Aufgrund der Corona-Pandemie finden derzeit ja keine Proben oder Dienstabende statt – könnte das im Ernstfall zum Problem werden?
Ja, der Probebetrieb ist nach jetzigem Stand bis zum 17. April abgesagt. Unser Know-How ist aber so groß, dass wir das überbrücken können. Wir lassen das neue Fahrzeug jetzt erst einmal stehen und greifen auf das alte mit der vertrauten Technik zurück. Schlimmer wäre es, wenn sich einer anstecken würde und deshalb alle nicht ausrücken könnten.

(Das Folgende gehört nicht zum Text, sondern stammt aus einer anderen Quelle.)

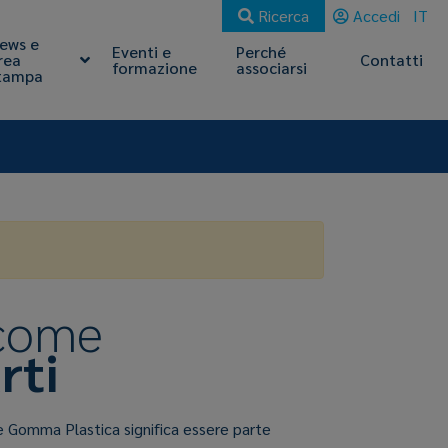
Ricerca
Accedi
IT
ews e
Eventi e
Perché
rea
Contatti
formazione
associarsi
tampa
 come
rti
e Gomma Plastica significa essere parte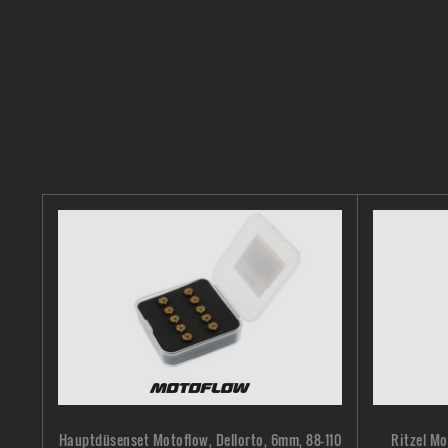
Hauptdüsenset Motoflow, Dellorto, 6mm, 88-110
Ritzel Mo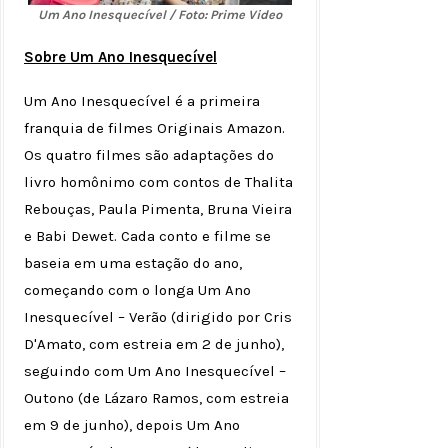
Um Ano Inesquecível / Foto: Prime Video
Sobre Um Ano Inesquecível
Um Ano Inesquecível é a primeira
franquia de filmes Originais Amazon.
Os quatro filmes são adaptações do
livro homônimo com contos de Thalita
Rebouças, Paula Pimenta, Bruna Vieira
e Babi Dewet. Cada conto e filme se
baseia em uma estação do ano,
começando com o longa Um Ano
Inesquecível – Verão (dirigido por Cris
D'Amato, com estreia em 2 de junho),
seguindo com Um Ano Inesquecível –
Outono (de Lázaro Ramos, com estreia
em 9 de junho), depois Um Ano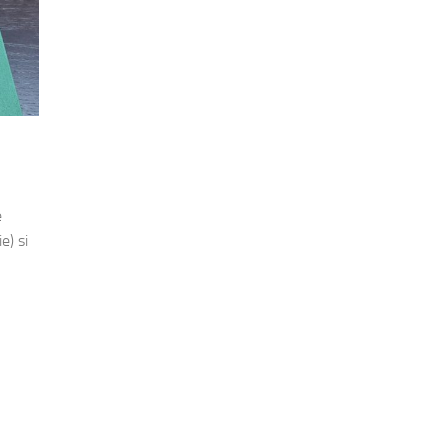
e
e) si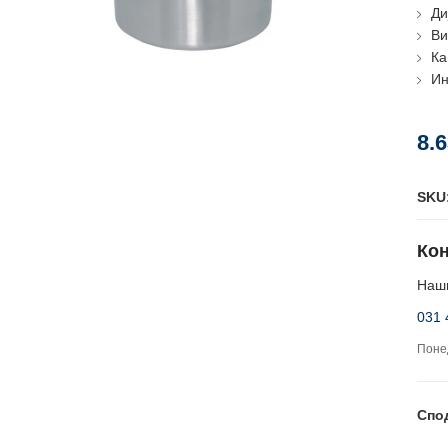
Ди
Ви
Ка
Ин
8.
SKU
Кон
Наши
031 
Понед
Спо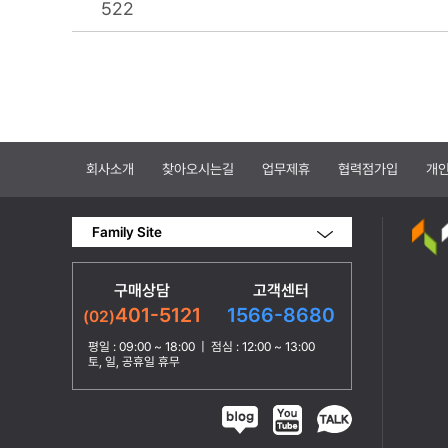
522
회사소개
찾아오시는길
업무제휴
협력점가입
개
Family Site
구매상담
고객센터
1566-8680
401-5121
(02)
평일 : 09:00 ~ 18:00 | 점심 : 12:00 ~ 13:00
토, 일, 공휴일 휴무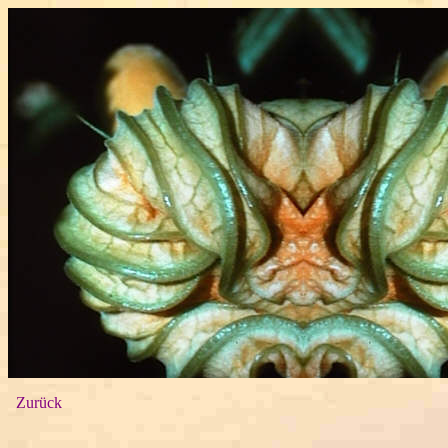
Zurück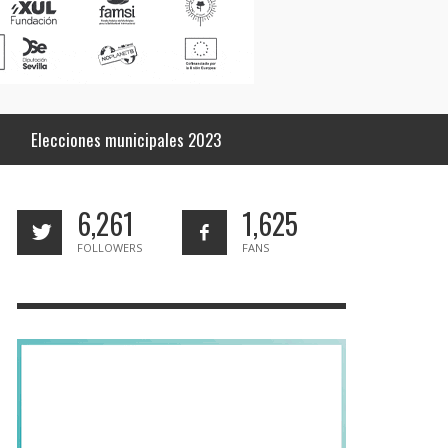
Elecciones municipales 2023
6,261
1,625
FOLLOWERS
FANS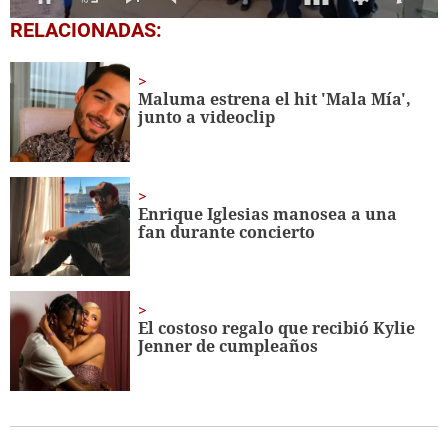
0
RELACIONADAS:
seconds
of
1
minute,
Maluma estrena el hit 'Mala Mía',
56
junto a videoclip
seconds
Enrique Iglesias manosea a una
fan durante concierto
El costoso regalo que recibió Kylie
Jenner de cumpleaños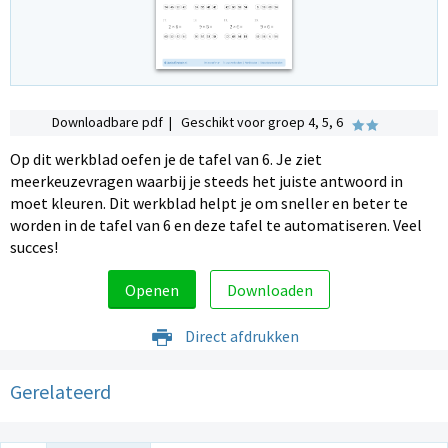
Downloadbare pdf | Geschikt voor groep 4, 5, 6
Op dit werkblad oefen je de tafel van 6. Je ziet
meerkeuzevragen waarbij je steeds het juiste antwoord in
moet kleuren. Dit werkblad helpt je om sneller en beter te
worden in de tafel van 6 en deze tafel te automatiseren. Veel
succes!
Openen
Downloaden
Direct afdrukken
Gerelateerd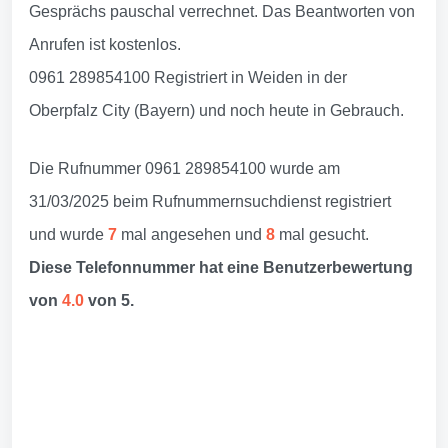
Gesprächs pauschal verrechnet. Das Beantworten von
Anrufen ist kostenlos.
0961 289854100 Registriert in Weiden in der
Oberpfalz City (Bayern) und noch heute in Gebrauch.
Die Rufnummer 0961 289854100 wurde am
31/03/2025 beim Rufnummernsuchdienst registriert
und wurde
7
mal angesehen und
8
mal gesucht.
Diese Telefonnummer hat eine Benutzerbewertung
von
4.0
von 5.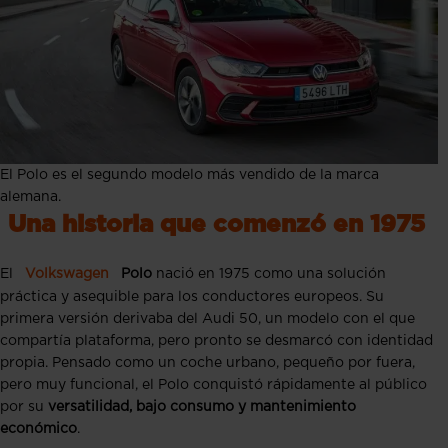
El Polo es el segundo modelo más vendido de la marca
alemana.
Una historia que comenzó en 1975
El
Volkswagen
Polo
nació en 1975 como una solución
práctica y asequible para los conductores europeos. Su
primera versión derivaba del Audi 50, un modelo con el que
compartía plataforma, pero pronto se desmarcó con identidad
propia. Pensado como un coche urbano, pequeño por fuera,
pero muy funcional, el Polo conquistó rápidamente al público
por su
versatilidad, bajo consumo y mantenimiento
económico
.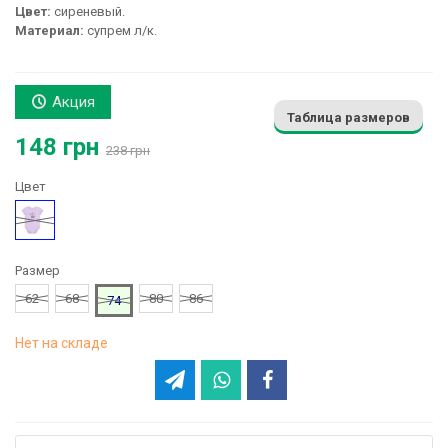
Цвет:
сиреневый.
Материал:
супрем л/к.
Акция
Таблица размеров
148 грн
238 грн
Цвет
Фиолетовый
Размер
62
68
80
86
74
Нет на складе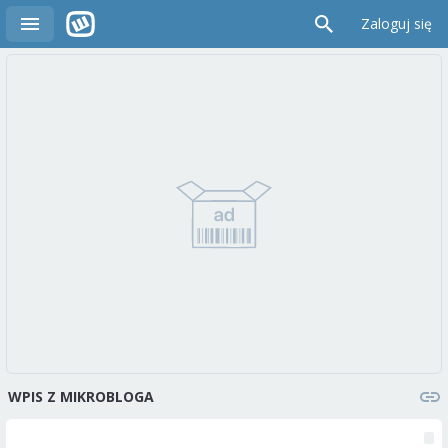
Zaloguj się
WPIS Z MIKROBLOGA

Werden während eines Einsatzes Vorsichtsmaßnahmen getroffen, damit sich die Feuerwehrleute nicht gegenseitig anstecken können?
Wir schauen natürlich, dass wir keinen anhusten, aber der Kontakt lässt sich im Einsatz nicht komplett vermeiden – vor allem bei der Anfahrt im Einsatzfahrzeug und auf dem Rückweg. Wir versuchen aber, während dem Einsatz, eine Gruppenbildung zu vermeiden und die Einsatzkräfte schnell zu verteilen.